Steig auch nicht bis unters Dach
Kömmst du in das Taubenfach,
Da wird gleich mein Bruder wach,
Eilet schnell dem Marder nach.
          
Bist du vor der Kammertür
Klage deinen Jammer mir,
Dann schieb' ich die Klammer für
Schrei', wer ist, Potz Hammer, hier.
          
Und da wachet alles auf
Mutter, Bruder, Knecht im Lauf
Nahn, es wird 'ne Prügeltrauf
Besser als 'ne Kindertauf.
          
Doch es gieng 'nen andern Gang,
Mutter nach neun Monden sang
Mädel, 's wird mir angst und bang,
Sonst war ja dein Röckchen lang.

 

            Über eine Skizze

Verzweiflung an der Liebe in der Liebe

In Liebeskampf?

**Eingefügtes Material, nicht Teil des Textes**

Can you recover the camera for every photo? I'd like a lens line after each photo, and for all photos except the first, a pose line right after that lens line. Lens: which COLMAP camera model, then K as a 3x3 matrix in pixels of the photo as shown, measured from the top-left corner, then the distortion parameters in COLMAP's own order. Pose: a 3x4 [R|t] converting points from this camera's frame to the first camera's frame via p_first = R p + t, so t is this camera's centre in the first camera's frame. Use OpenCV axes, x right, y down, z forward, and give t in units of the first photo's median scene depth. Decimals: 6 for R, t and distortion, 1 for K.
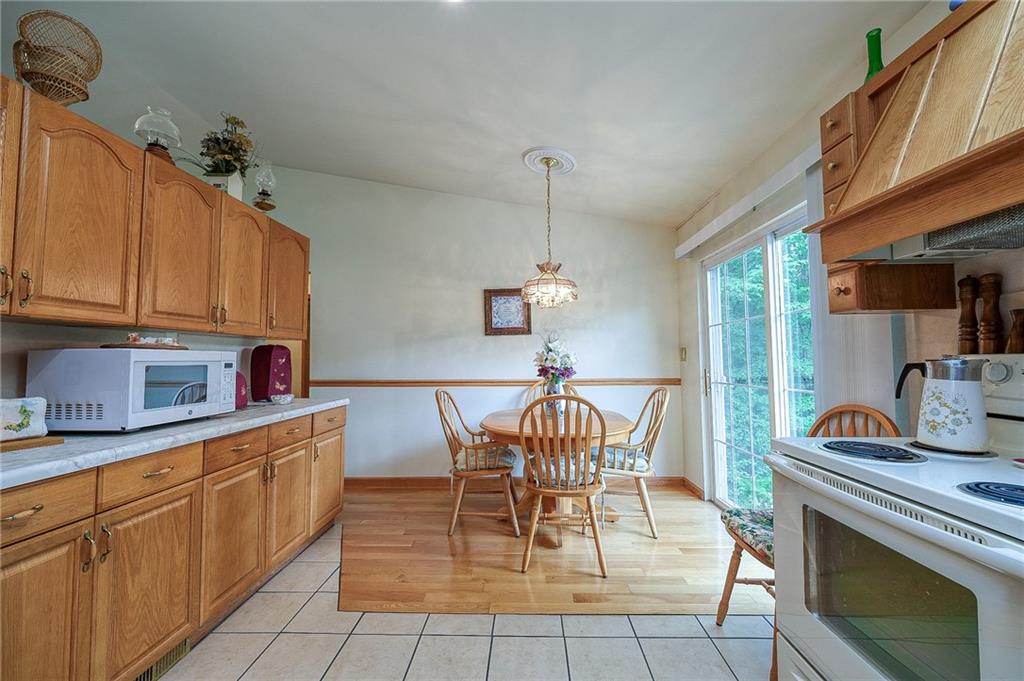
lens RADIAL K [[424.6, 0, 512.0], [0, 424.6, 340.5], [0, 0, 1]] dist [-0.000644, -0.000115]
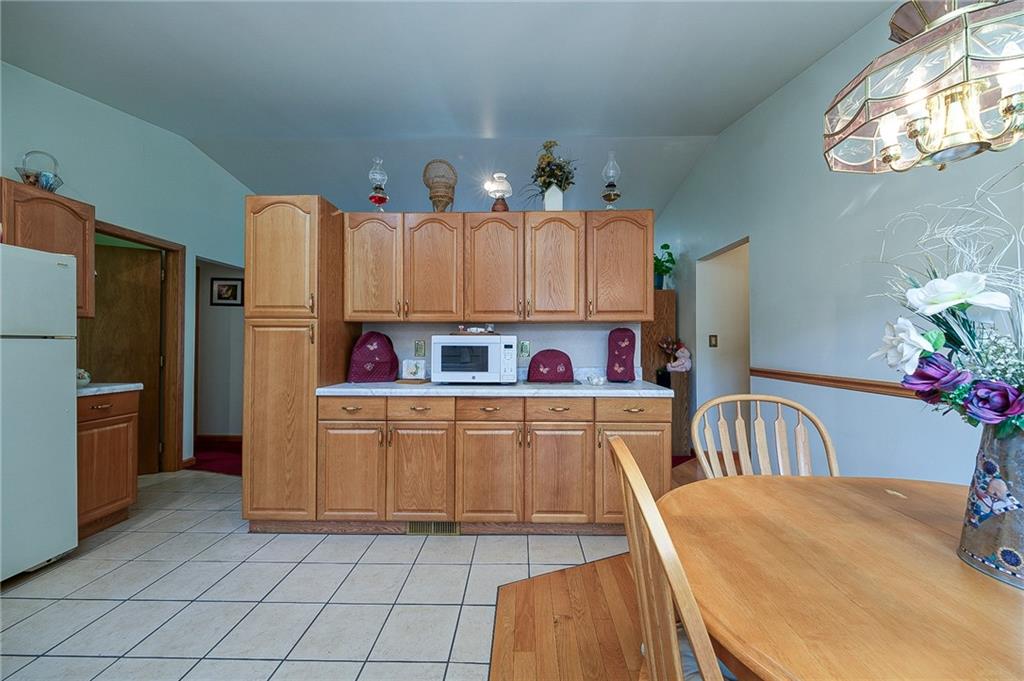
lens RADIAL K [[380.5, 0, 512.0], [0, 380.5, 340.5], [0, 0, 1]] dist [0.025415, 0.000014]
pose [[0.002080, -0.006338, -0.999978, 0.597820], [0.042157, 0.999091, -0.006244, 0.057664], [0.999109, -0.042143, 0.002345, 1.201484]]
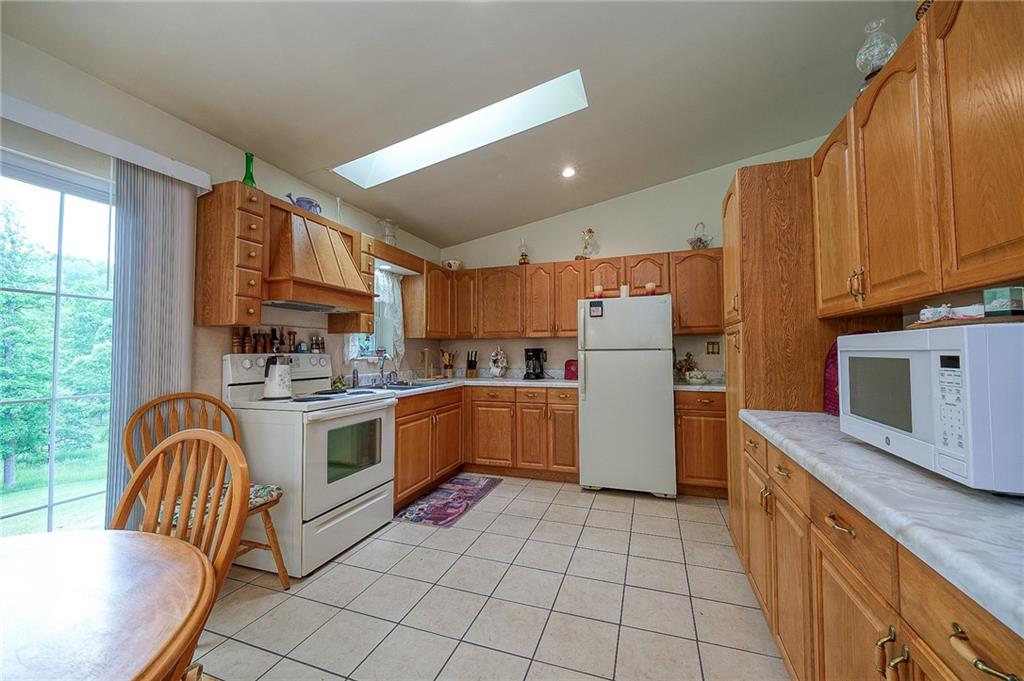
lens RADIAL K [[393.2, 0, 512.0], [0, 393.2, 340.5], [0, 0, 1]] dist [0.000217, 0.000023]
pose [[-0.951559, 0.022211, 0.306663, -0.467888], [-0.001062, 0.997144, -0.075516, 0.080512], [-0.307464, -0.072183, -0.948818, 1.741785]]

In Todeskampf gesunken?
Ob Atem noch von ihren Lippen fließt?
Ob ihr der Krampf den kleinen Mund verschließt?
Kein Öl die Lampe? oder keinen Funken,
  
Der Jüngling - betend? tot? in Liebe trunken?
Ob er der Jungfrau höchste Gunst genießt?
Was ist's, das der gefallne Becher gießt?
Hat Gift, hat Wein, hat Balsam sie getrunken.
  
Des Jünglings Arme, Engelsflügel werden -
Nein Mantelsfalten - Leichentuches Falten.
Um sie strahlt Heil'genschein - zerraufte Haare.
  
Strahl' Himmelslicht, flamm' Hölle zu der Erde
Brich der Verzweiflung rasende Gewalten,
Enthüll' - verhüll' - das Freudenbett - die Bahre.

 

Um die Harfe sind Kränze geschlungen ...

Um die Harfe sind Kränze geschlungen,
Schwebte Lieb' in der Saiten Klang:
Oft wohl hab' ich mir einsam gesungen,
Und wenn einsam und still ich sang,
Rauschten die Saiten im tönenden Spiel,
Bis aus dem Kranze, vom Klange durchschüttert,
Und von der Klage der Liebe durchzittert,
Sinkend die Blume herniederfiel.
  
Weinend sah ich zur Erde dann nieder,
Liegt die Blüte so still und tot;
Seh' die Kränz' an der Harfe nun wieder, -
Auch verschwunden des Lebens Rot,
Winken mir traurig wie schattiges Grab,
Wehen so kalt in den tönenden Saiten,
Wehen so bang und so traurig: Es gleiten
Brennende Tränen die Wang' herab.
  
Nie ertönt meine Stimme nun wieder,
Wenn nicht freundlich die Blüte winkt;
Ewig sterben und schweigen die Lieder,
Wenn die Blume nur nicht mehr sinkt.
Schon sind die meisten der holden entflohn;
Ach! wenn die Kränze die Harfe verlassen,
Dann will ich sterben; die Wangen erblassen,
Stumm ist die Lippe, verhallt der Ton.
  
Aber Wonn', es entsprosset zum Leben
Meiner Asche, so hell und schön,
Eine Blume. - Mit freudigem Beben
Seh' ich Tilie so freundlich stehn.
Und vor dem Bilde verschwindet mein Leid.
Herrlicher wird aus der Gruft sie ergehen -
Schöner und lieblicher seh' ich sie stehen,
Wie meinen Feinden sie mild verzeiht.